=== Section Start ===
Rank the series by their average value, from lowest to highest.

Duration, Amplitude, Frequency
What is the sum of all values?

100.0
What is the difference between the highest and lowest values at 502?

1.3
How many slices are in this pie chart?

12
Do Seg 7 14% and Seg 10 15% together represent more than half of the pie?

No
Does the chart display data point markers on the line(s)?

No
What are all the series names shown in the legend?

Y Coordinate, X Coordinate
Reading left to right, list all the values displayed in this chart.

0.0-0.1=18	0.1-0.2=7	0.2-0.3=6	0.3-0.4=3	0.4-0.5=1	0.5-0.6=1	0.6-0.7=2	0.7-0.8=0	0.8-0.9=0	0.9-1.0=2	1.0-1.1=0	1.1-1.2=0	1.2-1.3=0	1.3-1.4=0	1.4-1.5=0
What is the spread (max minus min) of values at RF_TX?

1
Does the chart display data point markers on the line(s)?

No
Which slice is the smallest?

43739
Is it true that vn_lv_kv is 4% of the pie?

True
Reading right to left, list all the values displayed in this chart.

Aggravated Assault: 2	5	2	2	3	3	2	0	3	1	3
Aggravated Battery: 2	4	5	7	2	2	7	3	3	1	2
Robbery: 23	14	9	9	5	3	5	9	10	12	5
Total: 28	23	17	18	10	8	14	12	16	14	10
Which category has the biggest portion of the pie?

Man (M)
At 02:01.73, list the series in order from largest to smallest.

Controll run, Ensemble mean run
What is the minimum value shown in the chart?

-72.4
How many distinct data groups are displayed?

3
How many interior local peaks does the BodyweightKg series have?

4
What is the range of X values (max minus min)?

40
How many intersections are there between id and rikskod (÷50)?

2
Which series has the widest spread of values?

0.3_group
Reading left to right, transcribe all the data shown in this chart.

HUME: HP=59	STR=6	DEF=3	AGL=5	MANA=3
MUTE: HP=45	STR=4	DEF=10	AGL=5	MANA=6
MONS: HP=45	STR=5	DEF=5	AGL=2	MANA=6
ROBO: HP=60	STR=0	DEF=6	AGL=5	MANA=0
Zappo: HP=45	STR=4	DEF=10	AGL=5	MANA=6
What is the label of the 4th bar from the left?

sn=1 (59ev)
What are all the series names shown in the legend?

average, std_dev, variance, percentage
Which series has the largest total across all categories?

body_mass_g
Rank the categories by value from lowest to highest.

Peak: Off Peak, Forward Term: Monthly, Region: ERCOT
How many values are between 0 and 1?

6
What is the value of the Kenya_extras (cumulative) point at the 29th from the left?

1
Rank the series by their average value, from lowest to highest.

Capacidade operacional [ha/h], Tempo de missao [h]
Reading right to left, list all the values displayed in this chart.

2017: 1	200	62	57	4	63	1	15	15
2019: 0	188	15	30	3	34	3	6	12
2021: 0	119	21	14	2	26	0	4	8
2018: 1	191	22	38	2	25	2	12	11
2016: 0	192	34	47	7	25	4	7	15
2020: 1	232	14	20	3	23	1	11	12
=== Section End ===
» WHAT THE TASK REQUIRES
Print all of the records above again, line for line and without any changes.

» ANSWER AREA
Rank the series by their average value, from lowest to highest.

Duration, Amplitude, Frequency
What is the sum of all values?

100.0
What is the difference between the highest and lowest values at 502?

1.3
How many slices are in this pie chart?

12
Do Seg 7 14% and Seg 10 15% together represent more than half of the pie?

No
Does the chart display data point markers on the line(s)?

No
What are all the series names shown in the legend?

Y Coordinate, X Coordinate
Reading left to right, list all the values displayed in this chart.

0.0-0.1=18	0.1-0.2=7	0.2-0.3=6	0.3-0.4=3	0.4-0.5=1	0.5-0.6=1	0.6-0.7=2	0.7-0.8=0	0.8-0.9=0	0.9-1.0=2	1.0-1.1=0	1.1-1.2=0	1.2-1.3=0	1.3-1.4=0	1.4-1.5=0
What is the spread (max minus min) of values at RF_TX?

1
Does the chart display data point markers on the line(s)?

No
Which slice is the smallest?

43739
Is it true that vn_lv_kv is 4% of the pie?

True
Reading right to left, list all the values displayed in this chart.

Aggravated Assault: 2	5	2	2	3	3	2	0	3	1	3
Aggravated Battery: 2	4	5	7	2	2	7	3	3	1	2
Robbery: 23	14	9	9	5	3	5	9	10	12	5
Total: 28	23	17	18	10	8	14	12	16	14	10
Which category has the biggest portion of the pie?

Man (M)
At 02:01.73, list the series in order from largest to smallest.

Controll run, Ensemble mean run
What is the minimum value shown in the chart?

-72.4
How many distinct data groups are displayed?

3
How many interior local peaks does the BodyweightKg series have?

4
What is the range of X values (max minus min)?

40
How many intersections are there between id and rikskod (÷50)?

2
Which series has the widest spread of values?

0.3_group
Reading left to right, transcribe all the data shown in this chart.

HUME: HP=59	STR=6	DEF=3	AGL=5	MANA=3
MUTE: HP=45	STR=4	DEF=10	AGL=5	MANA=6
MONS: HP=45	STR=5	DEF=5	AGL=2	MANA=6
ROBO: HP=60	STR=0	DEF=6	AGL=5	MANA=0
Zappo: HP=45	STR=4	DEF=10	AGL=5	MANA=6
What is the label of the 4th bar from the left?

sn=1 (59ev)
What are all the series names shown in the legend?

average, std_dev, variance, percentage
Which series has the largest total across all categories?

body_mass_g
Rank the categories by value from lowest to highest.

Peak: Off Peak, Forward Term: Monthly, Region: ERCOT
How many values are between 0 and 1?

6
What is the value of the Kenya_extras (cumulative) point at the 29th from the left?

1
Rank the series by their average value, from lowest to highest.

Capacidade operacional [ha/h], Tempo de missao [h]
Reading right to left, list all the values displayed in this chart.

2017: 1	200	62	57	4	63	1	15	15
2019: 0	188	15	30	3	34	3	6	12
2021: 0	119	21	14	2	26	0	4	8
2018: 1	191	22	38	2	25	2	12	11
2016: 0	192	34	47	7	25	4	7	15
2020: 1	232	14	20	3	23	1	11	12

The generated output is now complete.